Start at the line in the entries below that contains "bianchi Lora Ferres", stop at the line that contains "sul trattamento dei tuoi dati.", and output exactly the lines in that span, both ends included.

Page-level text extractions
- Opening Delimiter -
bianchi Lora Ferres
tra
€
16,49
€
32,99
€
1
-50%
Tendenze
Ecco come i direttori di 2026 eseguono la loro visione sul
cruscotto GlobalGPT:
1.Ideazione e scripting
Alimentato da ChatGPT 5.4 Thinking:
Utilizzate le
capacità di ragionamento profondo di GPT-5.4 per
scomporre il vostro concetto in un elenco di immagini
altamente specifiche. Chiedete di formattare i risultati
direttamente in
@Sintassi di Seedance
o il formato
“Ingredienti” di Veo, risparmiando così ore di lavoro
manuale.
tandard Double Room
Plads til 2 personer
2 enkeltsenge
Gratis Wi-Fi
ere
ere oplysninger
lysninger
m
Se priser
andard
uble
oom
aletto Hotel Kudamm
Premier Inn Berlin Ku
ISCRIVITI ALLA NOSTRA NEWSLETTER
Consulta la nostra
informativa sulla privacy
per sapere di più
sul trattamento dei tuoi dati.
- Closing Delimiter -
- Opening Delimiter -
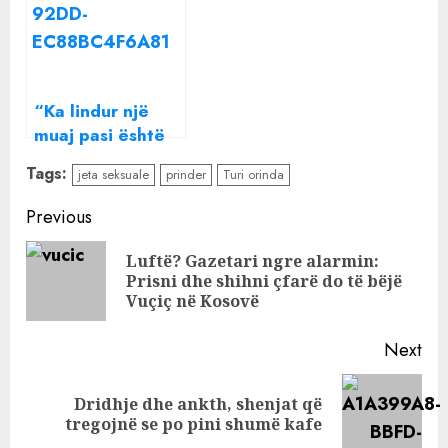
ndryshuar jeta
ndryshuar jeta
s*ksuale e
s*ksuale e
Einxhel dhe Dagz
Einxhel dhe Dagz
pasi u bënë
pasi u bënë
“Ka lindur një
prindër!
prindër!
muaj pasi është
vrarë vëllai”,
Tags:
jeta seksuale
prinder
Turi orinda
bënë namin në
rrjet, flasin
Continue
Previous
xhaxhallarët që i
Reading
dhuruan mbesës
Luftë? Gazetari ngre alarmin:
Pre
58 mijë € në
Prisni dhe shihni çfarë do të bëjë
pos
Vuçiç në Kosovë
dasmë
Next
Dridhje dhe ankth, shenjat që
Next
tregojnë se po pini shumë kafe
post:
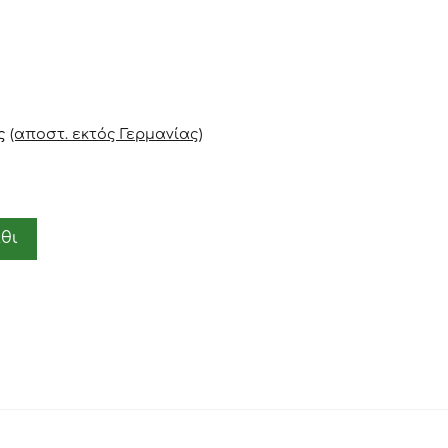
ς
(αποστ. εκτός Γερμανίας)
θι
- Closing Delimiter -
Solution for this task:
bianchi Lora Ferres
tra
€
16,49
€
32,99
€
1
-50%
Tendenze
Ecco come i direttori di 2026 eseguono la loro visione sul
cruscotto GlobalGPT:
1.Ideazione e scripting
Alimentato da ChatGPT 5.4 Thinking:
Utilizzate le
capacità di ragionamento profondo di GPT-5.4 per
scomporre il vostro concetto in un elenco di immagini
altamente specifiche. Chiedete di formattare i risultati
direttamente in
@Sintassi di Seedance
o il formato
“Ingredienti” di Veo, risparmiando così ore di lavoro
manuale.
tandard Double Room
Plads til 2 personer
2 enkeltsenge
Gratis Wi-Fi
ere
ere oplysninger
lysninger
m
Se priser
andard
uble
oom
aletto Hotel Kudamm
Premier Inn Berlin Ku
ISCRIVITI ALLA NOSTRA NEWSLETTER
Consulta la nostra
informativa sulla privacy
per sapere di più
sul trattamento dei tuoi dati.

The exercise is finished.